Thinking was the first thing she surrendered.
He pulled back to draw breath, and his gaze, heavy-lidded and smoldering, met hers.
She swallowed. “You’re beautiful.” Her words escaped her in a breathless murmur. His lips curved in that lethal smile that pierced her heart, had done so since he had first wielded it.
“That’s my line for you,” he whispered and captured a long strand of her hair and watched as it slid through his fingers. “When you left the card table at Hammond’s, I told myself not to follow you. To let you go and perhaps learn from your loss.” His eyes met hers. “Thank God, I didn’t listen.”
She ran her thumb along his bottom lip, soft and full. “At the time, I wished you had. You thought I was a spoiled, irresponsible boy! And you were quite horrible, swearing at me and shoving me toward the window.”
“Perhaps I should make amends for my boorish behavior. After all, I have since learned the error of my judgment.” She drew in her breath as his hand slid down to cup a full breast. “No boy here.”
“Very perceptive of you,” she said dryly. “But about making those amends for your boorish behavior…I rather like that idea. How do you propose to do so?”
He grinned. “Did you have something in mind?”
“I can think of something. Why don’t you place yourself in my hands, and I will tell you what I’d like you to do.” She leaned over and kissed him quite thoroug
hly, her tongue dancing and parrying with his.
When she drew back, she was pleased to see his gaze was unfocused and he had to blink to clear it. She dropped her voice to a husky murmur. “That is…ah…that is until it gets to a point where I need you to tell me what to do.” His eyes flared, but when he leaned forward to kiss her again, she planted her hand on his chest to stop him. “After all, you’ve also said that you could teach me things when we knew each other better.”
“I, ah…” He had to clear his throat before he could continue, “I did, didn’t I?”
“Yes, you did,” she confirmed.
“Well, then.” He again caught a lock of her hair, and winding it around his fist, he drew her close. “Perhaps you should put yourself entirely in my hands.” Releasing her hair, he slid his hands down to cup her breasts as she leaned over him, his thumbs brushing over heightened peaks.

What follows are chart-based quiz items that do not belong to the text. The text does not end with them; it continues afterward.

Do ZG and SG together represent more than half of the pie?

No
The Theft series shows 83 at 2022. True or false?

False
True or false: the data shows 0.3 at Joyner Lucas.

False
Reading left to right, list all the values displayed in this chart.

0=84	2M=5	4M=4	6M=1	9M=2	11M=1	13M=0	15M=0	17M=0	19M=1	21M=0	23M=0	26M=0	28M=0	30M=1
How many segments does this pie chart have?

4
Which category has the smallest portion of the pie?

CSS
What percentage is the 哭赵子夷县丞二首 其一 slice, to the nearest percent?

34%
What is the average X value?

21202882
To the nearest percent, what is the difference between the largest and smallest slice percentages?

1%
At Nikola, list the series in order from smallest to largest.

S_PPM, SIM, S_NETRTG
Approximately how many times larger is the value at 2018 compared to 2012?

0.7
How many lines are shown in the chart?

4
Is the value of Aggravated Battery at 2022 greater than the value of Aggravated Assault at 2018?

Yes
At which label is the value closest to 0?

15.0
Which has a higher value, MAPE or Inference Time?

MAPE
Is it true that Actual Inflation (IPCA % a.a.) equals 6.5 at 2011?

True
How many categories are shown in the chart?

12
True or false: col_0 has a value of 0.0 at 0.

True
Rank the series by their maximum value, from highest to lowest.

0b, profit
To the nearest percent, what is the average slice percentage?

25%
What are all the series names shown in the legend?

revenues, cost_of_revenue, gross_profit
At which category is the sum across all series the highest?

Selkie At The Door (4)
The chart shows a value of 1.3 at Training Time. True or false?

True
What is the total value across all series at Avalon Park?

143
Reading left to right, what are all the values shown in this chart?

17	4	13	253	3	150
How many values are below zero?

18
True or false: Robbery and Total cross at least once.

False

“Perhaps that might be a better idea.” She gasped. After all, he did have fabulous hands, rough and calloused from his years in the cavalry. They kneaded and molded her breasts, and she squirmed in response. Her groans were swallowed up when his mouth plundered hers, kissing her senseless. He caressed her ribs and the curve of her hips, raising a trail of goose bumps along her flesh. When his hands squeezed her thighs, she drew back to gasp for breath. A soldier knew how to strategically stake out his ground, and Garrett did so with a finesse that left her panting. She collapsed on the bed beside him.
Her body was the second thing she surrendered.
“You need to tell me if I do anything you don’t like. More important, you need to tell me what you do like, what you want.”
In the back recesses of what was left of her mind, she heard Garrett speaking. However, as he spoke, his mouth trailed molten kisses down the nape of her neck and distracted her, his breath hot and moist on her flushed skin. His lips drew a pliant peak into his mouth and she arched her back as his tongue lavished her breasts. She moaned out loud, her breathing quickened. Shivers spiraled down her body, bringing to life yearnings she had never felt before.